## TRECHO SELECIONADO
--- --- ---

Diferença entre erro de proibição e delito putativo - Quando falamos em erro de proibição direto estamos querendo dizer que o agente supunha ser lícita uma conduta que, no entanto, era proibida pelo nosso ordenamento jurídico. No exemplo do turista que fuma um cigarro de maconha no Brasil, ele acredita, por erro, que a sua conduta não importa na prática de qualquer infração penal. Não quer, portanto, praticar crime.

 

No que diz respeito ao delito putativo, o raciocínio é outro. Podemos dizer que erro de proibição e delito putativo são como que o verso e o reverso. Isso porque no crime putativo o agente quer praticar uma infração penal que, na verdade, não se encontra prevista em nosso ordenamento jurídico-penal. O agente acredita ser proibida sua conduta quando, na verdade, é um indiferente penal. (Greco, Rogério. Código Penal: Comentado. 5ª ed. – Niterói, RJ: Comentários às “Alegações ao Desconhecimento da Lei” – Art. 21 do CP, p. 65-67. Editora Impetus.com.br, acessado em 01/11/2022 corrigido e aplicadas as devidas atualizações VD).

--- --- ---

## DADOS FORNECIDOS
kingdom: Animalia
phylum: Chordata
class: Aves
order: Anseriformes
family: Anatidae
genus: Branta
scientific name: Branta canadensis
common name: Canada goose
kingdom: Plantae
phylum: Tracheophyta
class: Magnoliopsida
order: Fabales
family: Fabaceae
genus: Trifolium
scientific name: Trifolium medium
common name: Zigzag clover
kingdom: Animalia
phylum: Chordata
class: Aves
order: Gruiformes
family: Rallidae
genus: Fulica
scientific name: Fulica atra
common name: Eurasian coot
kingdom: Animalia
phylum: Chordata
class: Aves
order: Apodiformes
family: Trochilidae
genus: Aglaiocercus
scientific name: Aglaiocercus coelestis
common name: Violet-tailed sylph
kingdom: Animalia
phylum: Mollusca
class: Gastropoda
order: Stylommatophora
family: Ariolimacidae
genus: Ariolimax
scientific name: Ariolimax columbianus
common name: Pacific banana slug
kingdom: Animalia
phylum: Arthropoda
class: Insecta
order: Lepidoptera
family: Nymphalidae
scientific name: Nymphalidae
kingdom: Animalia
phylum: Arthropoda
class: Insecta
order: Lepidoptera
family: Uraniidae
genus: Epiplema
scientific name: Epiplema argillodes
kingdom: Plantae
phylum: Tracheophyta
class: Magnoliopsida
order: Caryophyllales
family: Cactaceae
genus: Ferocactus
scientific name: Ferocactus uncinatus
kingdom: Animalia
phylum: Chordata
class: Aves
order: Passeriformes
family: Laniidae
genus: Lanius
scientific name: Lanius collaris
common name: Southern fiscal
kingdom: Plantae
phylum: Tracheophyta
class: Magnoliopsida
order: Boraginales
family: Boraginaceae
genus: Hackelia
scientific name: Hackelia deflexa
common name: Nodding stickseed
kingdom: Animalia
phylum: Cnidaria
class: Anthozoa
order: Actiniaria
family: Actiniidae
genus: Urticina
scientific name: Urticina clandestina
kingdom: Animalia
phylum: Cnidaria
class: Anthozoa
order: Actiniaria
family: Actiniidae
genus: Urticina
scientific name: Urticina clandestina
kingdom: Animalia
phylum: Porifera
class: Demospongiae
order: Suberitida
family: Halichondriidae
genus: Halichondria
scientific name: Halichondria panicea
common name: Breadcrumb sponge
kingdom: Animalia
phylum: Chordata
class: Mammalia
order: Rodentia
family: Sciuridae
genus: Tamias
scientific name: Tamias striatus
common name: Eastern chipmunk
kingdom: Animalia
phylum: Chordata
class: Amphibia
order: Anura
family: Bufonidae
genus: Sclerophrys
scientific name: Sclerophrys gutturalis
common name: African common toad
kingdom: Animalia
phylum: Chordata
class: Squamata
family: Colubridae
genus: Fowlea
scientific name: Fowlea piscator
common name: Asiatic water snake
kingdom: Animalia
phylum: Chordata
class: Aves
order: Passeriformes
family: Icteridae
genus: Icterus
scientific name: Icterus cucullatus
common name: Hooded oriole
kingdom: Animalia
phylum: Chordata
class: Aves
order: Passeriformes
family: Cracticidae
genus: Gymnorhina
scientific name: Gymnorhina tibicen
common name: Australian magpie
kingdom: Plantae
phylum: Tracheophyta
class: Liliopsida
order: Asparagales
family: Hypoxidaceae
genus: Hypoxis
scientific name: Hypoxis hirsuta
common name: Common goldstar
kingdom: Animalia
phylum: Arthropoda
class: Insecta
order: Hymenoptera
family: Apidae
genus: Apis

--- --- ---

## INSTRUÇÕES DO EXERCÍCIO
Segundo o trecho sobre erro de proibição e delito putativo, o que o agente acredita a respeito da própria conduta no crime putativo?

## RESPOSTA ESPERADA
O agente acredita que sua conduta é proibida quando, na verdade, ela é um indiferente penal.